Directive
Locate each line in the items below that contains the word "хирургии", and copy those lines.

(Dataset entries)

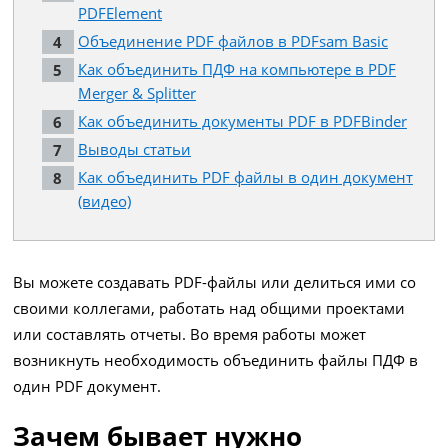
PDFElement
Объединение PDF файлов в PDFsam Basic
Как объединить ПДФ на компьютере в PDF
Merger & Splitter
Как объединить документы PDF в PDFBinder
Выводы статьи
Как объединить PDF файлы в один документ
(видео)
Вы можете создавать PDF-файлы или делиться ими со
своими коллегами, работать над общими проектами
или составлять отчеты. Во время работы может
возникнуть необходимость объединить файлы ПДФ в
один PDF документ.
Зачем бывает нужно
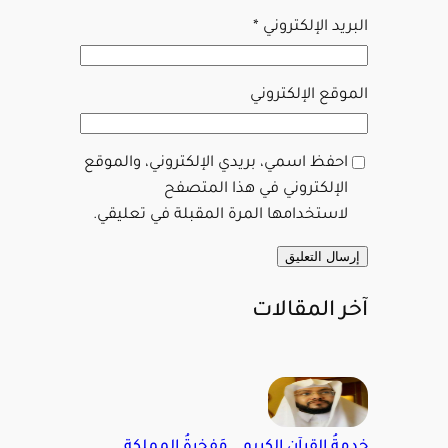
البريد الإلكتروني
*
الموقع الإلكتروني
احفظ اسمي، بريدي الإلكتروني، والموقع
الإلكتروني في هذا المتصفح
لاستخدامها المرة المقبلة في تعليقي.
آخر المقالات
خدمةُ القرآن الكريم.. مَفخرةُ المملكةِ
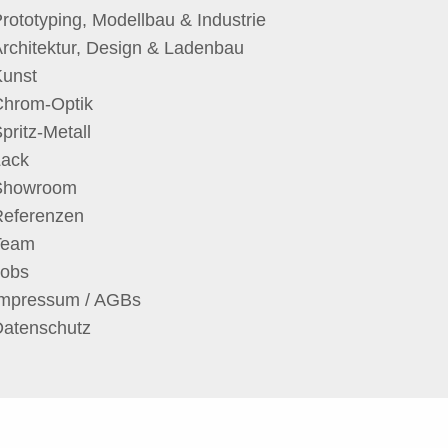
rototyping, Modellbau & Industrie
rchitektur, Design & Ladenbau
Kunst
Chrom-Optik
pritz-Metall
Lack
Showroom
Referenzen
Team
Jobs
Impressum / AGBs
Datenschutz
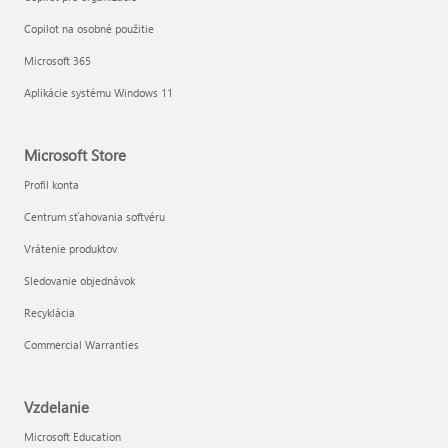
Copilot na osobné použitie
Microsoft 365
Aplikácie systému Windows 11
Microsoft Store
Profil konta
Centrum sťahovania softvéru
Vrátenie produktov
Sledovanie objednávok
Recyklácia
Commercial Warranties
Vzdelanie
Microsoft Education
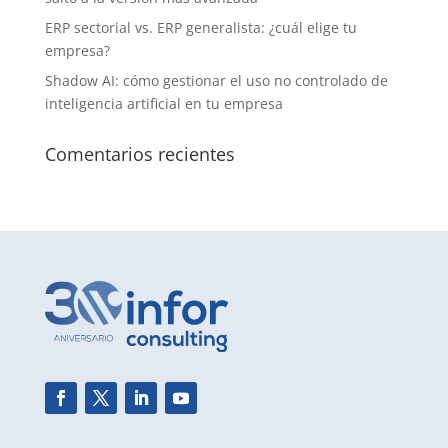
ERP sectorial vs. ERP generalista: ¿cuál elige tu
empresa?
Shadow AI: cómo gestionar el uso no controlado de
inteligencia artificial en tu empresa
Comentarios recientes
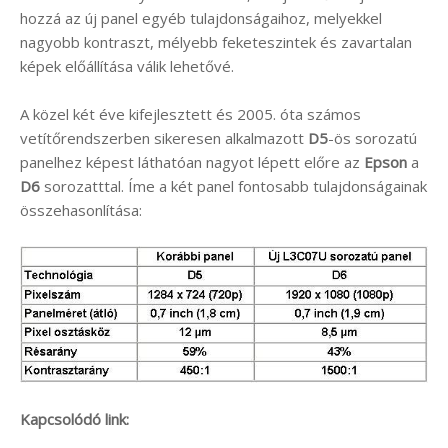
hozzá az új panel egyéb tulajdonságaihoz, melyekkel
nagyobb kontraszt, mélyebb feketeszintek és zavartalan
képek előállítása válik lehetővé.
A közel két éve kifejlesztett és 2005. óta számos
vetítőrendszerben sikeresen alkalmazott
D5
-ös sorozatú
panelhez képest láthatóan nagyot lépett előre az
Epson
a
D6
sorozatttal. Íme a két panel fontosabb tulajdonságainak
összehasonlítása:
Kapcsolódó link:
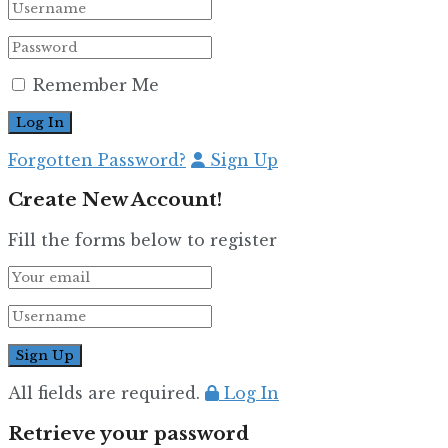
Remember Me
Forgotten Password?
Sign Up
Create New Account!
Fill the forms below to register
All fields are required.
Log In
Retrieve your password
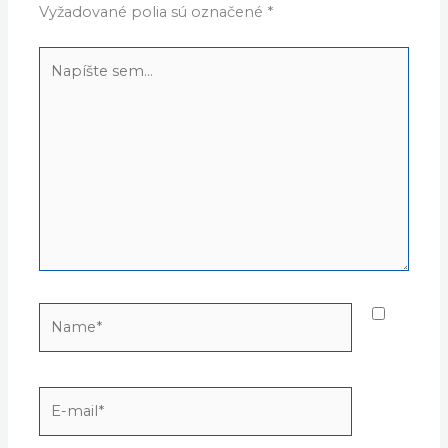
Vyžadované polia sú označené
*
Napíšte
sem...
Name*
E-
mail*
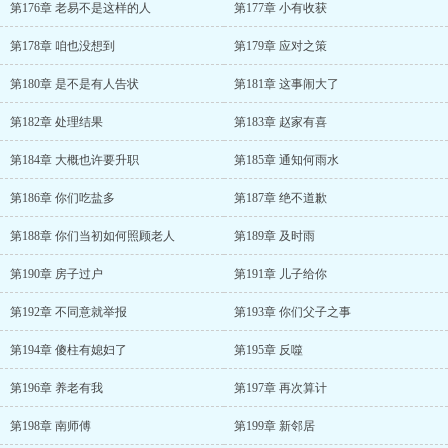
第176章 老易不是这样的人
第177章 小有收获
第178章 咱也没想到
第179章 应对之策
第180章 是不是有人告状
第181章 这事闹大了
第182章 处理结果
第183章 赵家有喜
第184章 大概也许要升职
第185章 通知何雨水
第186章 你们吃盐多
第187章 绝不道歉
第188章 你们当初如何照顾老人
第189章 及时雨
第190章 房子过户
第191章 儿子给你
第192章 不同意就举报
第193章 你们父子之事
第194章 傻柱有媳妇了
第195章 反噬
第196章 养老有我
第197章 再次算计
第198章 南师傅
第199章 新邻居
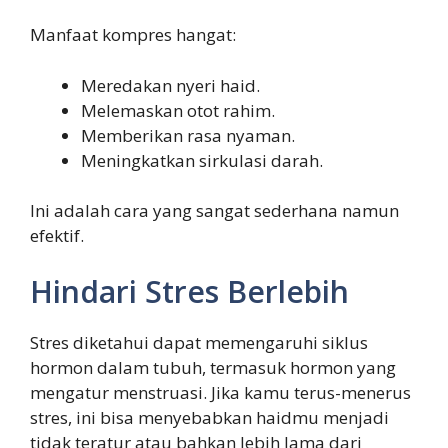
Manfaat kompres hangat:
Meredakan nyeri haid.
Melemaskan otot rahim.
Memberikan rasa nyaman.
Meningkatkan sirkulasi darah.
Ini adalah cara yang sangat sederhana namun
efektif.
Hindari Stres Berlebih
Stres diketahui dapat memengaruhi siklus
hormon dalam tubuh, termasuk hormon yang
mengatur menstruasi. Jika kamu terus-menerus
stres, ini bisa menyebabkan haidmu menjadi
tidak teratur atau bahkan lebih lama dari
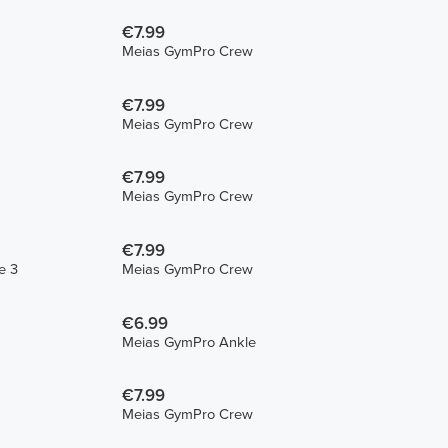
€7.99
Meias GymPro Crew
€7.99
Meias GymPro Crew
€7.99
Meias GymPro Crew
€7.99
Pack de 3
Meias GymPro Crew
€6.99
Meias GymPro Ankle
€7.99
Meias GymPro Crew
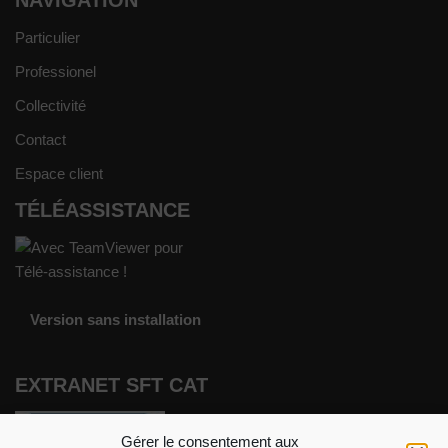
NAVIGATION
Particulier
Professionel
Collectivité
Contact
Espace client
TÉLÉASSISTANCE
Version sans installation
EXTRANET SFT CAT
Gérer le consentement aux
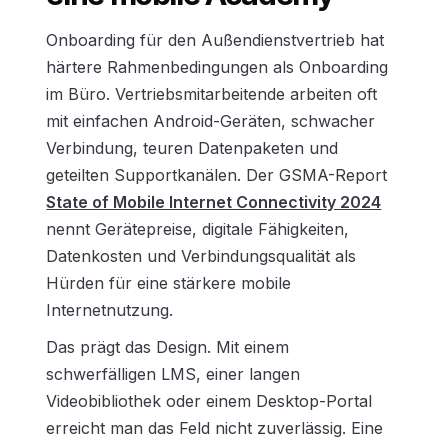
Onboarding für den Außendienstvertrieb hat
härtere Rahmenbedingungen als Onboarding
im Büro. Vertriebsmitarbeitende arbeiten oft
mit einfachen Android-Geräten, schwacher
Verbindung, teuren Datenpaketen und
geteilten Supportkanälen. Der GSMA-Report
State of Mobile Internet Connectivity 2024
nennt Gerätepreise, digitale Fähigkeiten,
Datenkosten und Verbindungsqualität als
Hürden für eine stärkere mobile
Internetnutzung.
Das prägt das Design. Mit einem
schwerfälligen LMS, einer langen
Videobibliothek oder einem Desktop-Portal
erreicht man das Feld nicht zuverlässig. Eine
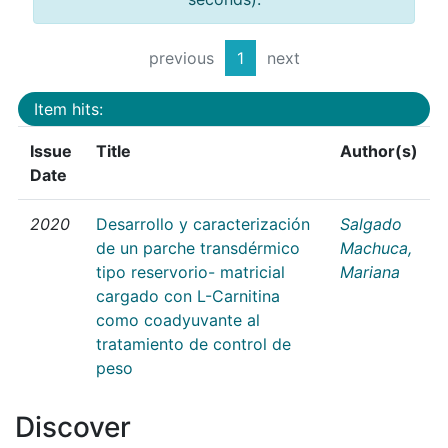
previous
1
next
Item hits:
Issue
Title
Author(s)
Date
2020
Desarrollo y caracterización
Salgado
de un parche transdérmico
Machuca,
tipo reservorio- matricial
Mariana
cargado con L-Carnitina
como coadyuvante al
tratamiento de control de
peso
Discover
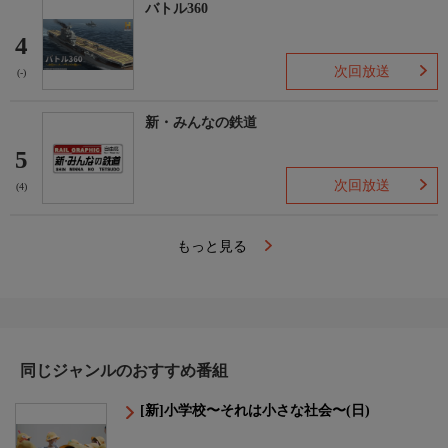
バトル360
4
次回放送
(-)
新・みんなの鉄道
5
次回放送
(4)
もっと見る
同じジャンルのおすすめ番組
[新]小学校〜それは小さな社会〜(日)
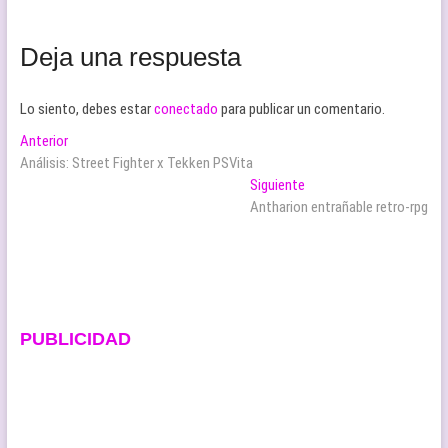
Deja una respuesta
Lo siento, debes estar
conectado
para publicar un comentario.
Navegación
Entrada
Anterior
anterior:
Análisis: Street Fighter x Tekken PSVita
de
Entrada
Siguiente
entradas
siguiente:
Antharion entrañable retro-rpg
PUBLICIDAD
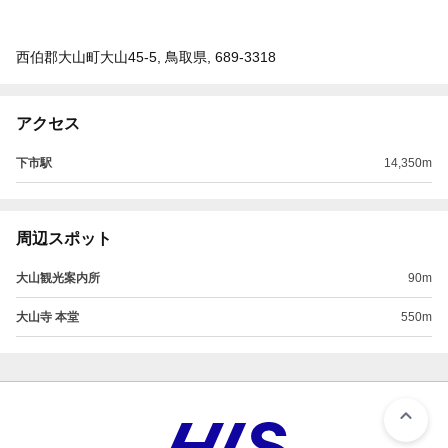
西伯郡大山町大山45-5, 鳥取県, 689-3318
アクセス
下市駅
14,350m
周辺スポット
大山観光案内所
90m
大山寺 本堂
550m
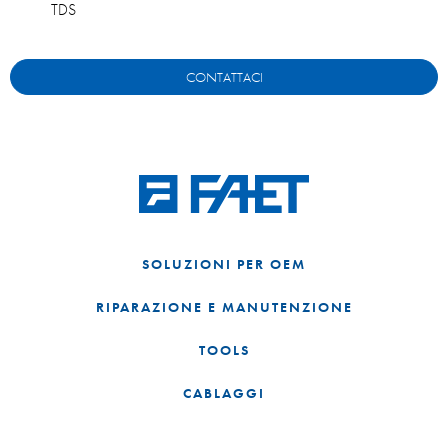
TDS
CONTATTACI
SOLUZIONI PER OEM
RIPARAZIONE E MANUTENZIONE
TOOLS
CABLAGGI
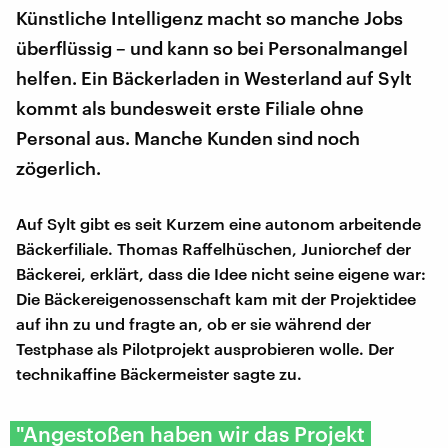
Künstliche Intelligenz macht so manche Jobs
überflüssig – und kann so bei Personalmangel
helfen. Ein Bäckerladen in Westerland auf Sylt
kommt als bundesweit erste Filiale ohne
Personal aus. Manche Kunden sind noch
zögerlich.
Auf Sylt gibt es seit Kurzem eine autonom arbeitende
Bäckerfiliale. Thomas Raffelhüschen, Juniorchef der
Bäckerei, erklärt, dass die Idee nicht seine eigene war:
Die Bäckereigenossenschaft kam mit der Projektidee
auf ihn zu und fragte an, ob er sie während der
Testphase als Pilotprojekt ausprobieren wolle. Der
technikaffine Bäckermeister sagte zu.
"Angestoßen haben wir das Projekt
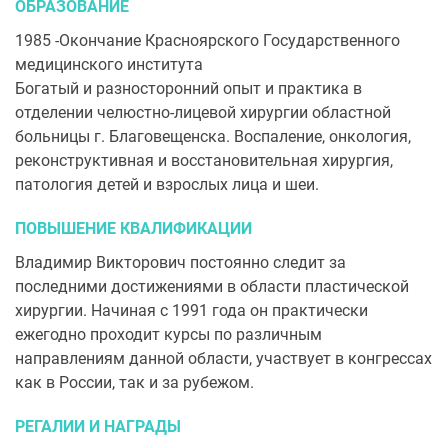
ОБРАЗОВАНИЕ
1985 -Окончание Красноярского Государственного
медицинского института
Богатый и разносторонний опыт и практика в
отделении челюстно-лицевой хирургии областной
больницы г. Благовещенска. Воспаление, онкология,
реконструктивная и восстановительная хирургия,
патология детей и взрослых лица и шеи.
ПОВЫШЕНИЕ КВАЛИФИКАЦИИ
Владимир Викторович постоянно следит за
последними достижениями в области пластической
хирургии. Начиная с 1991 года он практически
ежегодно проходит курсы по различным
направлениям данной области, участвует в конгрессах
как в России, так и за рубежом.
РЕГАЛИИ И НАГРАДЫ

Response
отделении челюстно-лицевой хирургии областной
хирургии. Начиная с 1991 года он практически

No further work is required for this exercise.